> _DO THIS_: Repeat word for word the part of the terms and conditions of sale that begins at "2.3. In the" and stops after "of independent existence.".

[start of QUOTED PASSAGE]

TERMS & CONDITIONS OF SALE
1.1. “Company” means all trading names within Melbros Limited, Melbros House, Great Central Way, Rugby, CV21 3XH. Company registration number 1938665. VAT Registration number 420 820 590. "Kuche and Bagno" is a trading name of Melbros Limited.
1.2. “The Buyer” means any purchaser, firm, company or organisation placing an order with the “Company”.
1.3. ”Company’s Signatory” means a Director or Company Secretary of Melbros Limited.
2.1. These terms and conditions apply to all goods and services supplied by the Company and shall prevail over any terms and conditions referred to by the Customer whether in negotiations or otherwise and do not affect the Customers statutory rights.
2.2. No variation of these terms and conditions shall be valid unless made in writing and signed by the Company’s Signatory.
2.3. In the event that any part of these terms and conditions are held to be invalid such invalidity shall not alter the validity of any other part or parts of the same and each clause and sub-clause shall be capable of independent existence.
2.4. Unless otherwise agreed in writing the Company’s conditions herein set out shall be deemed incorporated in any order placed by the Buyer and any acceptance of a Buyer’s order by the company shall be deemed subject to the acceptance by the Buyer of these conditions in the event of any conflict arising between these conditions and any conditions which the buyer might additionally seek to impose in relation to this order, the Company’s conditions shall prevail. These conditions override and replace any other conditions of the Company.

[end of QUOTED PASSAGE]
[start of RECORDS SHOWN]

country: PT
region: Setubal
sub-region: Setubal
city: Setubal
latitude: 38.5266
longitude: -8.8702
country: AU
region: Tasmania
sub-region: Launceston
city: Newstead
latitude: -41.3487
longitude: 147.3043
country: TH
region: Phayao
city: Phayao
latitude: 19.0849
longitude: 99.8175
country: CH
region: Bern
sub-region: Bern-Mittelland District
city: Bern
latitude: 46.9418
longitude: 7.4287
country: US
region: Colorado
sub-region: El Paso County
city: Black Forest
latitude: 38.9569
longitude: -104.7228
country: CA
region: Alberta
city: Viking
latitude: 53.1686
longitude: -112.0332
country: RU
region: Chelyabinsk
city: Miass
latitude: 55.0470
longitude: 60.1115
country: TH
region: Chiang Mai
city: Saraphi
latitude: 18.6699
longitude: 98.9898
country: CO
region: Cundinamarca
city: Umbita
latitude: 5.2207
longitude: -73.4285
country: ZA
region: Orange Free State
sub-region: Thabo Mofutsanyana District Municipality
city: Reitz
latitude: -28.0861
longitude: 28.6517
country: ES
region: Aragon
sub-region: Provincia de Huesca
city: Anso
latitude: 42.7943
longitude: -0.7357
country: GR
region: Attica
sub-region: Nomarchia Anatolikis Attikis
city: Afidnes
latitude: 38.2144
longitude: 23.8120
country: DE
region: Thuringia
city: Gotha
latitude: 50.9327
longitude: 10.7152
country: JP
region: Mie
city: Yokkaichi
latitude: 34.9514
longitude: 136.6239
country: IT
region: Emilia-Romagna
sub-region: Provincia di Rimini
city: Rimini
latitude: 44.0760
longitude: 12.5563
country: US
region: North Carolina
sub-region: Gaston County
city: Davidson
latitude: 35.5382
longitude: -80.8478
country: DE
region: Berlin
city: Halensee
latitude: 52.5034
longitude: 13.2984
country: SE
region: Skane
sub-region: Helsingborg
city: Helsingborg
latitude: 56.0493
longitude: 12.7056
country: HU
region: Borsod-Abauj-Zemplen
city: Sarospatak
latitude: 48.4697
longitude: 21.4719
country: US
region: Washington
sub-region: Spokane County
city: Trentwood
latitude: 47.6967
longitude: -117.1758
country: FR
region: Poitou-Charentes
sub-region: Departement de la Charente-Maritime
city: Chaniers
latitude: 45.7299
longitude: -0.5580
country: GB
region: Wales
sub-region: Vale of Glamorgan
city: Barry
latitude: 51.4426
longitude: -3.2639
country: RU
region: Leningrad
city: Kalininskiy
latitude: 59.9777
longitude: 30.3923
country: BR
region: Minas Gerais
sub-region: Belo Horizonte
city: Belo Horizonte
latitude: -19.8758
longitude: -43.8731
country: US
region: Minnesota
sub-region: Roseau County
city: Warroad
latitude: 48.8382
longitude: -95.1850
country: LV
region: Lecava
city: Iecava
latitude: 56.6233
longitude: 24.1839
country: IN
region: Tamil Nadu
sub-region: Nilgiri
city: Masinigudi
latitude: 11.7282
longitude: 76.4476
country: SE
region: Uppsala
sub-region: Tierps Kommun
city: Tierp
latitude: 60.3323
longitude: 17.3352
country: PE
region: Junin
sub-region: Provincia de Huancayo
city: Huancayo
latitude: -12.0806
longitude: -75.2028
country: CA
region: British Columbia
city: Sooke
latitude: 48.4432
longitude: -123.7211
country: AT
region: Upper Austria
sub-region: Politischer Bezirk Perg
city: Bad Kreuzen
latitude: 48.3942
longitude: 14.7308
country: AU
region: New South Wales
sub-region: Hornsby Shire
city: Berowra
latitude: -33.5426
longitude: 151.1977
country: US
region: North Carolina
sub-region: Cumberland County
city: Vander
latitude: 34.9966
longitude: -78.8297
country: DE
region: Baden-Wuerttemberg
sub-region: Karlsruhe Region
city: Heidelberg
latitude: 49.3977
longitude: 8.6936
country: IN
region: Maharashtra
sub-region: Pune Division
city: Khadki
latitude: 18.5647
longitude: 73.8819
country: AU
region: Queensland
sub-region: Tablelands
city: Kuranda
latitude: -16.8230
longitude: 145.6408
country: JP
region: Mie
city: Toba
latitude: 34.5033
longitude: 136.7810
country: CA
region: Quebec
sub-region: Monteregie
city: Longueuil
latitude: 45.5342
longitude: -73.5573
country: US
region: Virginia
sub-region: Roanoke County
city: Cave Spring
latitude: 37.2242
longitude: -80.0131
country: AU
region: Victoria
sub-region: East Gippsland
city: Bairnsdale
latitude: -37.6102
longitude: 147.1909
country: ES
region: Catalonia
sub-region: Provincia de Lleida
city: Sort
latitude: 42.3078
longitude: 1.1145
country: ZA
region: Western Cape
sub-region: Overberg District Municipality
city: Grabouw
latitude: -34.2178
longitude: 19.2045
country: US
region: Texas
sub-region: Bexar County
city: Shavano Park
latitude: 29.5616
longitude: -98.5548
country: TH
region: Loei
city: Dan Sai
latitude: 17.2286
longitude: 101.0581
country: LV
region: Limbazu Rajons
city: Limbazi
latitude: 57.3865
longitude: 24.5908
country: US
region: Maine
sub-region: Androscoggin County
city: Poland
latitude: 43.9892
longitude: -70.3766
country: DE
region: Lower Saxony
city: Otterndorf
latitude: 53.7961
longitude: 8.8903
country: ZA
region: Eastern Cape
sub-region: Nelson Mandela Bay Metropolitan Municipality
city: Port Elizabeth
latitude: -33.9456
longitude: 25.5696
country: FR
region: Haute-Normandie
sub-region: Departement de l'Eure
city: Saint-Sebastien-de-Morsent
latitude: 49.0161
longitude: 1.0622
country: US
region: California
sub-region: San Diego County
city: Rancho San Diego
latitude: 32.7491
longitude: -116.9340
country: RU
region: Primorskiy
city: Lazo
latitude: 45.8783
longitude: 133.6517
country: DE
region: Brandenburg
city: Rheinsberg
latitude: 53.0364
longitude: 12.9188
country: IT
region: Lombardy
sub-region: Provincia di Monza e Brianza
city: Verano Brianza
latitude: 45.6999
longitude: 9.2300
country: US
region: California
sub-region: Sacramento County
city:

[end of RECORDS SHOWN]

> _OUTPUT BELOW_:
2.3. In the event that any part of these terms and conditions are held to be invalid such invalidity shall not alter the validity of any other part or parts of the same and each clause and sub-clause shall be capable of independent existence.